— PROBLEM REQUIREMENTS —
Every record below, from the first line to the last, is to be set down again exactly.
(INFORMATION PROVIDED Opens)
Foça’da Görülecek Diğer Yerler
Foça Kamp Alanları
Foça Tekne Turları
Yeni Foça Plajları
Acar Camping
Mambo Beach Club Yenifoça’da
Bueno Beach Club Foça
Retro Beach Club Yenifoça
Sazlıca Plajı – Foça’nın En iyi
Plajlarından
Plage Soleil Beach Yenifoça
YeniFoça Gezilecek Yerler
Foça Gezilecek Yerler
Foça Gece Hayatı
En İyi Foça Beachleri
(INFORMATION PROVIDED Closes)
— TASK RESPONSE —
Foça’da Görülecek Diğer Yerler
Foça Kamp Alanları
Foça Tekne Turları
Yeni Foça Plajları
Acar Camping
Mambo Beach Club Yenifoça’da
Bueno Beach Club Foça
Retro Beach Club Yenifoça
Sazlıca Plajı – Foça’nın En iyi
Plajlarından
Plage Soleil Beach Yenifoça
YeniFoça Gezilecek Yerler
Foça Gezilecek Yerler
Foça Gece Hayatı
En İyi Foça Beachleri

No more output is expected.